霊安室で父に対面したときのこと。夫が「お父さん、今まで貞鏡を怒らずにあたたかく見守ってくださり、ありがとうございました。これからは俺がお父さんの代わりになれるように頑張ります」と言ってくれました。

その言葉を聞いたとき、私も至らなかったのだと気がつきました。父は私のいい面を伸ばしてくれたのに、私は夫の悪い面に目を向けて文句ばかり。自らの態度を改めたら、家庭生活が心地よく回るようになりました。

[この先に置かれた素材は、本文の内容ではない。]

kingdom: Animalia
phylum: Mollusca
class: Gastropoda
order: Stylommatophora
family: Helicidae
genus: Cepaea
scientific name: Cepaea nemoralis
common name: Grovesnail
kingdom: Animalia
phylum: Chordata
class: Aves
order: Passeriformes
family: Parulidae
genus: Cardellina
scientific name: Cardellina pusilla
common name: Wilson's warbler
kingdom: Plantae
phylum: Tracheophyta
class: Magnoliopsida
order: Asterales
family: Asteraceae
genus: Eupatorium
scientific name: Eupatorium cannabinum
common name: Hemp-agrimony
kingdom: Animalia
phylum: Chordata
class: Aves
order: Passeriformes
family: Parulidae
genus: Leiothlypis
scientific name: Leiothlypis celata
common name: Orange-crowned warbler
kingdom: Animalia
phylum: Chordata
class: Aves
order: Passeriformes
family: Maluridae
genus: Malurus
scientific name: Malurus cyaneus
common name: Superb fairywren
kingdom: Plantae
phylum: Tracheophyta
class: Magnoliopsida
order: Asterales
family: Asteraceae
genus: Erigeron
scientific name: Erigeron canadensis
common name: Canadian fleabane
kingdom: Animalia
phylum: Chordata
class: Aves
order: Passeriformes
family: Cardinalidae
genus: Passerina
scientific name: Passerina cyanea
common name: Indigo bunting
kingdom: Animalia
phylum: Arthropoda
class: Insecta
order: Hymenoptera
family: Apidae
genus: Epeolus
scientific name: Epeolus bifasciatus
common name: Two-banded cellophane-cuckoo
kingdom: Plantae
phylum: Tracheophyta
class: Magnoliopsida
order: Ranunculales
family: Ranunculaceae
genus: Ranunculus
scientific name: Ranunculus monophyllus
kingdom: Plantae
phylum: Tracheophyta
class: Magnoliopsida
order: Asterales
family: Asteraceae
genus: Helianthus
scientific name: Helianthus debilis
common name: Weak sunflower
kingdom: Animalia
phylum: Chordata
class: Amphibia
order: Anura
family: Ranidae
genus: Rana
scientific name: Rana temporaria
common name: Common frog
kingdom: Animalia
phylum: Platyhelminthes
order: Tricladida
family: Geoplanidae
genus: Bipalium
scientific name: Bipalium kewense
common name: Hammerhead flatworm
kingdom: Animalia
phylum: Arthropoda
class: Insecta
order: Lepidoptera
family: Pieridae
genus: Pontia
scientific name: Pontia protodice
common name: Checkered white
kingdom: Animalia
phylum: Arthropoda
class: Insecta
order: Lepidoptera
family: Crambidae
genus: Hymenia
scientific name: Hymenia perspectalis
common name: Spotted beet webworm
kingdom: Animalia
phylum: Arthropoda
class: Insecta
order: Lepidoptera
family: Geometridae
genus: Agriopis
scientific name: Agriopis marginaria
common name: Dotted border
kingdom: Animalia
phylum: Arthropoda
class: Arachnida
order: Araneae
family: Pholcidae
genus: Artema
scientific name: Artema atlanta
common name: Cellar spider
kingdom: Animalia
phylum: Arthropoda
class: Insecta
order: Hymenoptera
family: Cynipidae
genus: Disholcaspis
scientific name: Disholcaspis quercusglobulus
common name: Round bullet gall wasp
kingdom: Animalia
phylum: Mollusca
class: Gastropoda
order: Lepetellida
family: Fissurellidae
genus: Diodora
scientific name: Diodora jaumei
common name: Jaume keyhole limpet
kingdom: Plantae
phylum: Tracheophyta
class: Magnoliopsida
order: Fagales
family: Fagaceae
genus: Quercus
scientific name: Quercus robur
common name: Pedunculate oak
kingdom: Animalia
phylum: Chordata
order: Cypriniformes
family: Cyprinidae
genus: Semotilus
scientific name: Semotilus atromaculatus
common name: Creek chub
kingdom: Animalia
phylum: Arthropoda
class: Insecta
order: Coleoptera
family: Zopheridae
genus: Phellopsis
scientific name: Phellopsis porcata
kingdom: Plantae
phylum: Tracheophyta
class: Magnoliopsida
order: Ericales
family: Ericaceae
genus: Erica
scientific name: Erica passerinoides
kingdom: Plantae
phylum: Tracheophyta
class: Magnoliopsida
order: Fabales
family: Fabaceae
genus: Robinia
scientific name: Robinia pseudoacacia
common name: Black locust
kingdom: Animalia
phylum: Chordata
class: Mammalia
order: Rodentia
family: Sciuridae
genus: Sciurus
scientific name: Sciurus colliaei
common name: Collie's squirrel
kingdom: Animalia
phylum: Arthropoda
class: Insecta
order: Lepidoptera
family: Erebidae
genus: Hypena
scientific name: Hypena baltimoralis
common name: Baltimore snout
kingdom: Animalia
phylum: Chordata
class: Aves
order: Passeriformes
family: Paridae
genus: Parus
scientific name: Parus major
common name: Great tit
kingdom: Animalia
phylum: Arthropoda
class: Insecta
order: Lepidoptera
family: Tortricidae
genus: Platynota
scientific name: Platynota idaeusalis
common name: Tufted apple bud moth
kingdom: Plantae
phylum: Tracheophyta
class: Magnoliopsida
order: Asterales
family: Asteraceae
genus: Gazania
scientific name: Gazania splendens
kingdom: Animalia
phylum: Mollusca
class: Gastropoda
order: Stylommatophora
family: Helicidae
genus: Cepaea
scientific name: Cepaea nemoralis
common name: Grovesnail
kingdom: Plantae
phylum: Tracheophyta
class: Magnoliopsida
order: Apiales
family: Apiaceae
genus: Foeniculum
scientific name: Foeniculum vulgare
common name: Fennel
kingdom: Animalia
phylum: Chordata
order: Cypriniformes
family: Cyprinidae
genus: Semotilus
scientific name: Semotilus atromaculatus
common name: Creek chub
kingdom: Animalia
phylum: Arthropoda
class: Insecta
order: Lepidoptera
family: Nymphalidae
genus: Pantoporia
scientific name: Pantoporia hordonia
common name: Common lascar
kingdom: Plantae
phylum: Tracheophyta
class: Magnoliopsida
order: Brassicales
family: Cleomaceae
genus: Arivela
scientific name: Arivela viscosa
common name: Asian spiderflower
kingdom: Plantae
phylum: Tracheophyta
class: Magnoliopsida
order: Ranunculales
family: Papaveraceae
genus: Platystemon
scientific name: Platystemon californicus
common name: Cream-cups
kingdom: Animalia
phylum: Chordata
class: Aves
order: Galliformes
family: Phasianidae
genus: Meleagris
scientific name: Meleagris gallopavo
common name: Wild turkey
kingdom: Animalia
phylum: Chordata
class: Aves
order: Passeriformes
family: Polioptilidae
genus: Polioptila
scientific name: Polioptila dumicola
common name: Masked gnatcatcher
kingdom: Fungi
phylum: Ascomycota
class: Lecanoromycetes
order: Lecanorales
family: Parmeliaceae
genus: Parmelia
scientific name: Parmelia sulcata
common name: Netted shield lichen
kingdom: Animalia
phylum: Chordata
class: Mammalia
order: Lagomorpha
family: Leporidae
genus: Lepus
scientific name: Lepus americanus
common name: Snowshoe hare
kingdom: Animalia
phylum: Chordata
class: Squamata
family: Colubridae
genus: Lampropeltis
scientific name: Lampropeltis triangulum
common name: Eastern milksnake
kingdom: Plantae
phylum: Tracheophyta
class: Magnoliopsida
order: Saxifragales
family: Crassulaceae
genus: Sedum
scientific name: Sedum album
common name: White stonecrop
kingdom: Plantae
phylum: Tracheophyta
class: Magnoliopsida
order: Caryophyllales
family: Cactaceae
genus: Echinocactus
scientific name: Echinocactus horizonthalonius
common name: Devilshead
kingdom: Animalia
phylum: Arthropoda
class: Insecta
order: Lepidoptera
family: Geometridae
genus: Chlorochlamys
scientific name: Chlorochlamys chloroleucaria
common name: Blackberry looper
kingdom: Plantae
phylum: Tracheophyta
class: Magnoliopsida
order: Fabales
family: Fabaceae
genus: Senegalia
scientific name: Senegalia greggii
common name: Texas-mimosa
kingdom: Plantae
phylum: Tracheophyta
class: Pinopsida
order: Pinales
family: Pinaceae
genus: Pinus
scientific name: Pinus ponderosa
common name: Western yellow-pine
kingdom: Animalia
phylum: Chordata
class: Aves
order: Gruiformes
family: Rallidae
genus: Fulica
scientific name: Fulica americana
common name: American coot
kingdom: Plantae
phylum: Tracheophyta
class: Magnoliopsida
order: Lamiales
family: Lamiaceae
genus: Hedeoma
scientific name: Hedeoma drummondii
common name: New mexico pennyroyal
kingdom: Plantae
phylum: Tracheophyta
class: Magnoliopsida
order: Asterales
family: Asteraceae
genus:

そもそも、女性の講談師が増えてきたのはここ30年のこと。それまでは、たとえ女性が入門を許されても「どうせ結婚、出産で辞めるんだから、稽古なんてつけてやんねぇよ」というぞんざいな扱いだったと聞きます。

その険しい道を大先輩である神田翠月先生や宝井琴桜先生たちが切り開いてくださり、今では女性講談師が約半数を占めるほどに。そんな先輩方が歩んでこられた道を汚さぬよう、私も後に続きたいと思います。


男の子1人、女の子4人、夫、保護猫と暮らしている(写真提供:貞鏡さん)

台所に立っても「時は元禄十四年……」

嬉しいことに、その後も次々と子宝に恵まれました。現在は7歳、5歳、4歳、2歳、1歳と5人の子どもたちの母となり、相変わらずめまぐるしい生活です。

帰宅時間まではベビーシッターさんに来てもらって、夫と協力して保育園や幼稚園バスのお迎えに行って……と、分刻みの生活。毎晩、必死で明日の予定を組んでいます。

お稽古の時間も独身時代に比べると何十分の一に減りました。それでも、台所でニンジンを切りながら「時は元禄十四年、大石内蔵助良雄、原惣右衛門元辰(もととき)……」と、講談の一節が頭から離れることはありません。

私の人生で大切なものは講談と子どもたち。今となっては、講談の登場人物も自分で生んだんじゃないかと思うほど愛おしい(笑)。

どちらにも変わらぬ愛を注いでいるからこそ、忙しいながらも充実した日々を過ごすことができているのだと思います。

この先の目標は、父の唯一の弟子である私が名跡を継ぐことです。実は、真打に昇進させていただく際に「同時に、九代目一龍斎貞山を襲名したらどうか」と多くの方からご意見を頂戴したのですが、当時は決心がつきませんでした。

師匠が得意としていた演目もきちんと継承できていませんでしたし、まだまだ勉強したいことがたくさんあったので。一龍斎一門のお家芸である『赤穂義士伝』や、父の十八番であった演目を勉強し、ゆくゆくは貞山の名を継がせていただけたら……と思っております。

まだまだ未熟者ではありますが、この1月で40歳になりました。人生経験は、いいことも悪いこともすべてが芸の肥やし。若い頃より今のほうが、高座に上がるのが楽しくて仕方ありません。

講談は史実に基づいた物語を読み上げるだけでなく、新作もあります。さらに「引き事」といって、物語の内容に関連した豆知識やエピソードを、お客様の反応を見ながら即興で語ることも。私もピアノを演奏しながら申し上げる講談にチャレンジしたり、奮闘中の育児について話したりしています。無駄な経験は何一つないのです。

悪人が跋扈(ばっこ)する話もありますが、基本的に講談は人間のいいところを捉えて、「こんな素晴らしい志があったから、めでたしめでたしになったんだ」という読み物が多いので、心があたたまることうけあい!

ご興味のある方は、ぜひ高座に足を運んでいただけたら嬉しいです。一度ご来場くださった方がまた聴きに来たいと思ってくださるように、これからも精進を重ねてまいります。